• _Supplied data_:
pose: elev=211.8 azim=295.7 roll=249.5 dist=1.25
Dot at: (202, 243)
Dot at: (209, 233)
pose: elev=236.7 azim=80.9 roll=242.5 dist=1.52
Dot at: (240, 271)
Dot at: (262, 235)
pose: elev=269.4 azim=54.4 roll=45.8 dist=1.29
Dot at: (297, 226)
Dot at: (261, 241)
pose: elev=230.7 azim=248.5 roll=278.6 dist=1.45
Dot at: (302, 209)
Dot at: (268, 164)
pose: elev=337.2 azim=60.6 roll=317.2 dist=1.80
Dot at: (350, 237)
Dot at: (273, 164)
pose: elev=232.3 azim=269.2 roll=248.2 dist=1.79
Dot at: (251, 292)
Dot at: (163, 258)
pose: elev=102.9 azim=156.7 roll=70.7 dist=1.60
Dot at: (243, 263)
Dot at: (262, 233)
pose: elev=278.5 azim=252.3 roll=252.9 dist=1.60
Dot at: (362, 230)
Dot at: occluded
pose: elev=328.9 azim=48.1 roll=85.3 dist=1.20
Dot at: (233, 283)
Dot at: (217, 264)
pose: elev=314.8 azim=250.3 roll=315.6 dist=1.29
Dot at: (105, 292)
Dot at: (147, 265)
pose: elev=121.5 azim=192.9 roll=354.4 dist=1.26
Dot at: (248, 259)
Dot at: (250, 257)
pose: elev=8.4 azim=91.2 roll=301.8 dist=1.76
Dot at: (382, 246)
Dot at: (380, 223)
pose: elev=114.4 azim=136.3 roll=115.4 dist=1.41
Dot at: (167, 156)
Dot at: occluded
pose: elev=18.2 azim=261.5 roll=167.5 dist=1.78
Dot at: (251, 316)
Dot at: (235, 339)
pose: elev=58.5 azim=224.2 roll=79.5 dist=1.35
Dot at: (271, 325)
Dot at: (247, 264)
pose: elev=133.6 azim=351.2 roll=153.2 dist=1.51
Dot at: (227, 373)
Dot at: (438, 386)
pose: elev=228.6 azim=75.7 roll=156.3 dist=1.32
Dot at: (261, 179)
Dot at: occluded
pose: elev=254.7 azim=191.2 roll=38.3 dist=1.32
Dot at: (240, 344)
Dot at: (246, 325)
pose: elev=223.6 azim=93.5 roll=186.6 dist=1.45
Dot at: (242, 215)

• _Stated task_:
Turn every row above into a numbered list, leaving out any blank lines.

• _Answer for the task_:
1. pose: elev=211.8 azim=295.7 roll=249.5 dist=1.25
2. Dot at: (202, 243)
3. Dot at: (209, 233)
4. pose: elev=236.7 azim=80.9 roll=242.5 dist=1.52
5. Dot at: (240, 271)
6. Dot at: (262, 235)
7. pose: elev=269.4 azim=54.4 roll=45.8 dist=1.29
8. Dot at: (297, 226)
9. Dot at: (261, 241)
10. pose: elev=230.7 azim=248.5 roll=278.6 dist=1.45
11. Dot at: (302, 209)
12. Dot at: (268, 164)
13. pose: elev=337.2 azim=60.6 roll=317.2 dist=1.80
14. Dot at: (350, 237)
15. Dot at: (273, 164)
16. pose: elev=232.3 azim=269.2 roll=248.2 dist=1.79
17. Dot at: (251, 292)
18. Dot at: (163, 258)
19. pose: elev=102.9 azim=156.7 roll=70.7 dist=1.60
20. Dot at: (243, 263)
21. Dot at: (262, 233)
22. pose: elev=278.5 azim=252.3 roll=252.9 dist=1.60
23. Dot at: (362, 230)
24. Dot at: occluded
25. pose: elev=328.9 azim=48.1 roll=85.3 dist=1.20
26. Dot at: (233, 283)
27. Dot at: (217, 264)
28. pose: elev=314.8 azim=250.3 roll=315.6 dist=1.29
29. Dot at: (105, 292)
30. Dot at: (147, 265)
31. pose: elev=121.5 azim=192.9 roll=354.4 dist=1.26
32. Dot at: (248, 259)
33. Dot at: (250, 257)
34. pose: elev=8.4 azim=91.2 roll=301.8 dist=1.76
35. Dot at: (382, 246)
36. Dot at: (380, 223)
37. pose: elev=114.4 azim=136.3 roll=115.4 dist=1.41
38. Dot at: (167, 156)
39. Dot at: occluded
40. pose: elev=18.2 azim=261.5 roll=167.5 dist=1.78
41. Dot at: (251, 316)
42. Dot at: (235, 339)
43. pose: elev=58.5 azim=224.2 roll=79.5 dist=1.35
44. Dot at: (271, 325)
45. Dot at: (247, 264)
46. pose: elev=133.6 azim=351.2 roll=153.2 dist=1.51
47. Dot at: (227, 373)
48. Dot at: (438, 386)
49. pose: elev=228.6 azim=75.7 roll=156.3 dist=1.32
50. Dot at: (261, 179)
51. Dot at: occluded
52. pose: elev=254.7 azim=191.2 roll=38.3 dist=1.32
53. Dot at: (240, 344)
54. Dot at: (246, 325)
55. pose: elev=223.6 azim=93.5 roll=186.6 dist=1.45
56. Dot at: (242, 215)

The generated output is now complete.